Dataset items
────────
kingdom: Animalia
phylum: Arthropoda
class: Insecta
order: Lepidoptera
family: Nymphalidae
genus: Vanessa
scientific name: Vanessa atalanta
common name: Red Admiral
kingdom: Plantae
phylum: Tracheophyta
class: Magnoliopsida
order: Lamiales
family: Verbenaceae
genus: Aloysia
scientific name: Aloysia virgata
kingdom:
────────
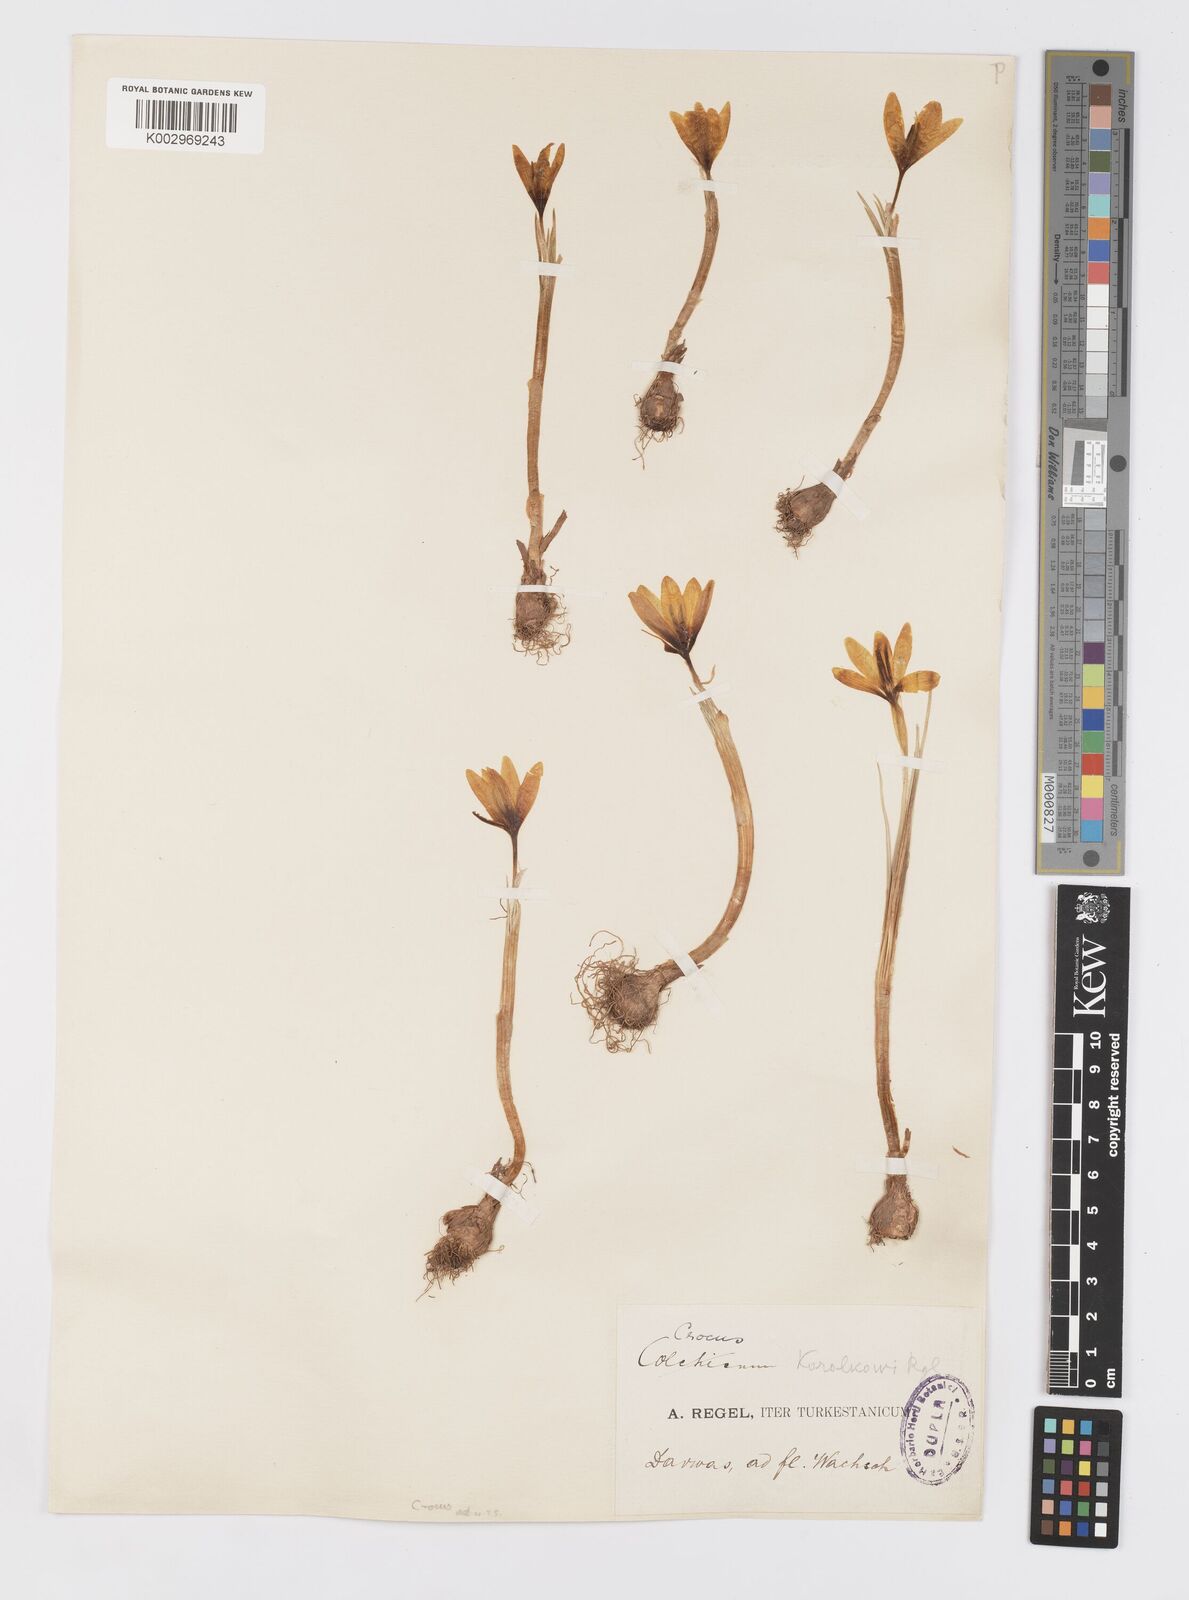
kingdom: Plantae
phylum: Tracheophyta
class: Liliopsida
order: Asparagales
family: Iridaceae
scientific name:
────────
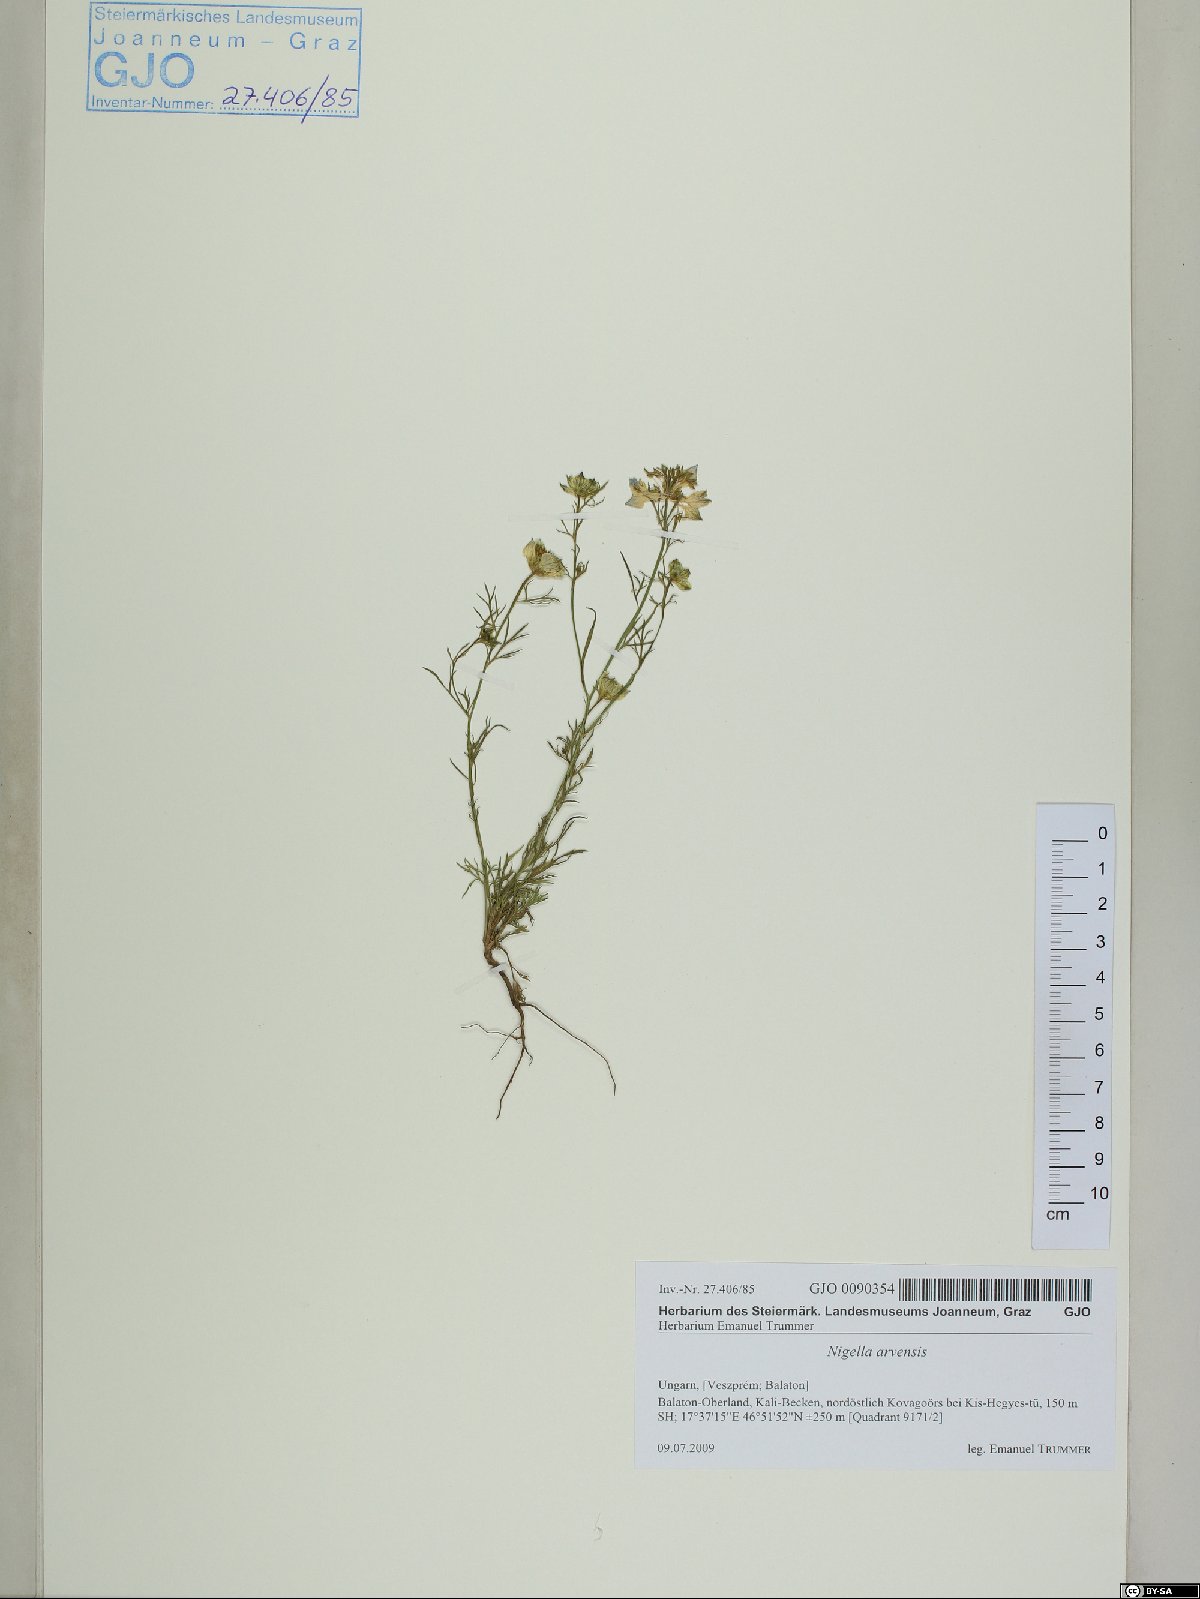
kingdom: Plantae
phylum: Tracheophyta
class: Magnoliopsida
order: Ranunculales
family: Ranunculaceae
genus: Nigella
────────
TASK REQUIREMENTS> Put the lines of the listing, from the one containing "phylum: Arthropoda" through the one containing "scientific name: Aloysia virgata", into a JSON list of strings with one string per line and no blank lines.

WRITTEN REPLY>
[
  "phylum: Arthropoda",
  "class: Insecta",
  "order: Lepidoptera",
  "family: Nymphalidae",
  "genus: Vanessa",
  "scientific name: Vanessa atalanta",
  "common name: Red Admiral",
  "kingdom: Plantae",
  "phylum: Tracheophyta",
  "class: Magnoliopsida",
  "order: Lamiales",
  "family: Verbenaceae",
  "genus: Aloysia",
  "scientific name: Aloysia virgata"
]